RELATED: Brock Turner is now the textbook definition of the word 'rape'

She included painful details about how her body was handled by investigators.

"I had multiple swabs inserted into my vagina and anus, needles for shots, pills, had a Nikon pointed right into my spread legs. I had long, pointed beaks inside me and had my vagina smeared with cold, blue paint to check for abrasions," she wrote.

While taking a shower in the hospital, she felt terrified of her own body.

"I don't want my body anymore," she continued. "I was terrified of it. I didn't know what had been in it, if it had been contaminated, who had touched it. I wanted to take off my body like a jacket and leave it at the hospital with everything else."

It's been over four years since the brutal rape and "Emily Doe" is ready to show the world that the strong woman behind the impact statement is Chanel Miller.

But she has a lot more to say. Miller's story was purchased by Viking and will be told in her upcoming memoir, "Know My Name."

"Her story illuminates a culture biased to protect perpetrators, indicts a criminal justice system designed to fail the most vulnerable, and, ultimately, shines with the courage required to move through suffering and live a full and beautiful life," the publisher describes her book.

"It was just obvious to me from the beginning what she had to say and how different it was and how extraordinarily well she was going to say it," Miller's editor, Andrea Schulz, told The New York Times. "She had the brain and the voice of a writer from the very beginning, even in that situation."
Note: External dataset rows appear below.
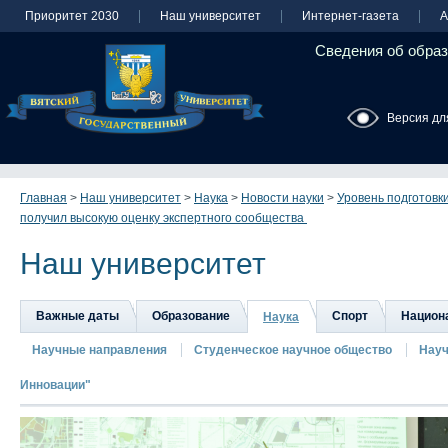
Приоритет 2030
Наш университет
Интернет-газета
А
Сведения об образ
Версия дл
Главная
>
Наш университет
>
Наука
>
Новости науки
>
Уровень подготовк
получил высокую оценку экспертного сообщества
Наш университет
Важные даты
Образование
Спорт
Национа
Наука
Научные направления
Студенческое научное общество
Науч
Инновации"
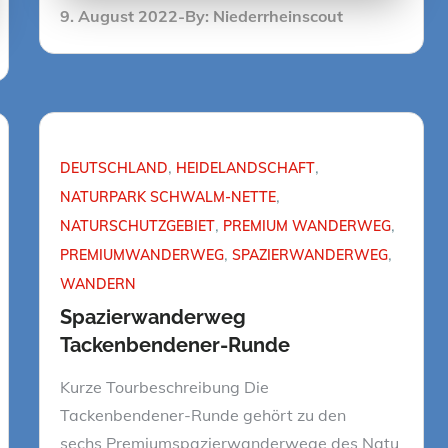
Posted
9. August 2022
By:
Niederrheinscout
on
DEUTSCHLAND
HEIDELANDSCHAFT
NATURPARK SCHWALM-NETTE
NATURSCHUTZGEBIET
PREMIUM WANDERWEG
PREMIUMWANDERWEG
SPAZIERWANDERWEG
WANDERN
Spazierwanderweg
Tackenbendener-Runde
Kurze Tourbeschreibung Die
Tackenbendener-Runde gehört zu den
sechs Premiumspazierwanderwege des Natu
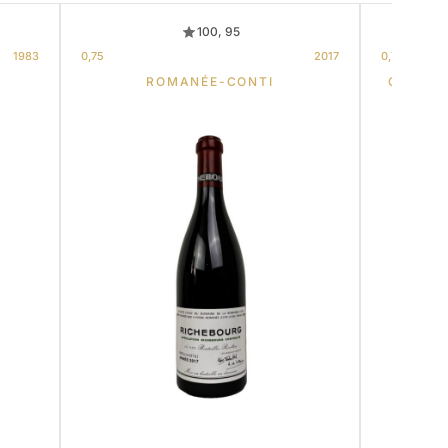
100, 95
1983
0,75
2017
0,75
ROMANÉE-CONTI
CHÂTEA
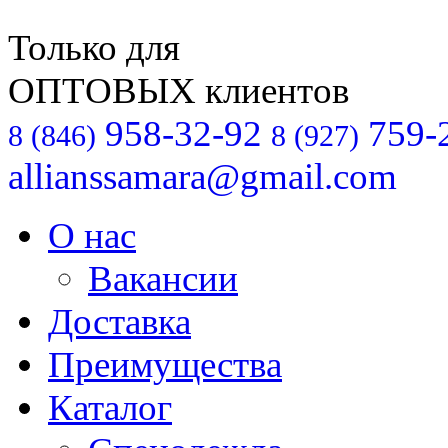
Только для
ОПТОВЫХ клиентов
958-32-92
759-
8 (846)
8 (927)
allianssamara@gmail.com
О нас
Вакансии
Доставка
Преимущества
Каталог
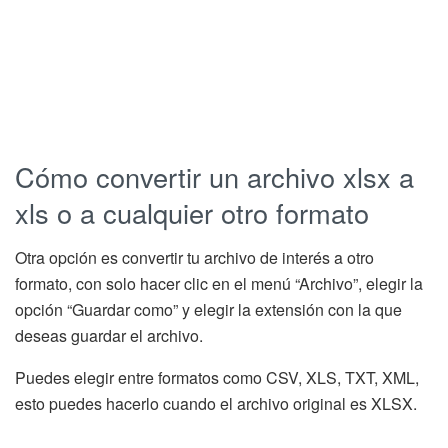
Cómo convertir un archivo xlsx a
xls o a cualquier otro formato
Otra opción es convertir tu archivo de interés a otro
formato, con solo hacer clic en el menú “Archivo”, elegir la
opción “Guardar como” y elegir la extensión con la que
deseas guardar el archivo.
Puedes elegir entre formatos como CSV, XLS, TXT, XML,
esto puedes hacerlo cuando el archivo original es XLSX.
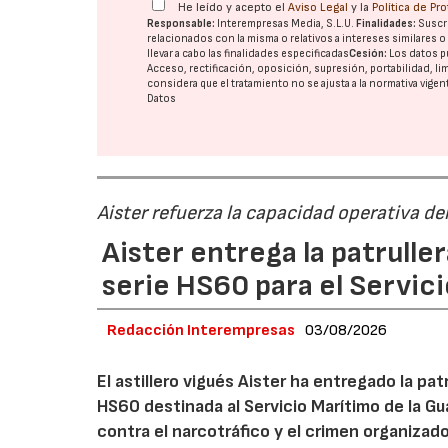
He leído y acepto el
Aviso Legal
y la
Política de Pr
Responsable:
Interempresas Media, S.L.U.
Finalidades:
Suscri
relacionados con la misma o relativos a intereses similares 
llevar a cabo las finalidades especificadas
Cesión:
Los datos p
Acceso, rectificación, oposición, supresión, portabilidad, l
considera que el tratamiento no se ajusta a la normativa vige
Datos
Aister refuerza la capacidad operativa del
Aister entrega la patruller
serie HS60 para el Servici
Redacción Interempresas
03/08/2026
El astillero vigués Aister ha entregado la pat
HS60 destinada al Servicio Marítimo de la Gu
contra el narcotráfico y el crimen organizad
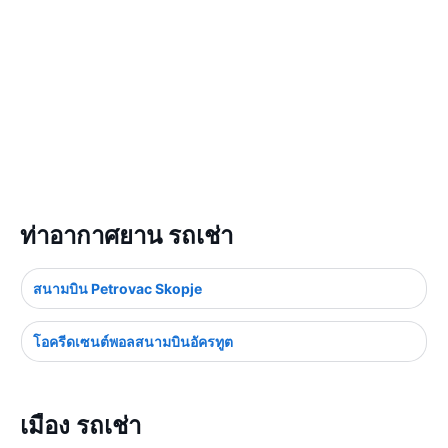
ท่าอากาศยาน รถเช่า
สนามบิน Petrovac Skopje
โอครีดเซนต์พอลสนามบินอัครทูต
เมือง รถเช่า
RELATED: The judge who sentenced Brock Turner to 6 months in jail has been recalled

The cover of the book is inspired by the Japanese art of kintsugi or "golden repair" where broken pottery is mended together by gold lacquer into something beautiful and new. Kintsugi artists treat breakage and repair as part of the history of an object, rather than something they're trying to hide.

"It is one of the most important books that I've ever published," Schulz continued, because of its ability to "change the culture that we live in and the assumptions we make about what survivors should be expected to go through to get justice."

"Know My Name" will be released on September 24.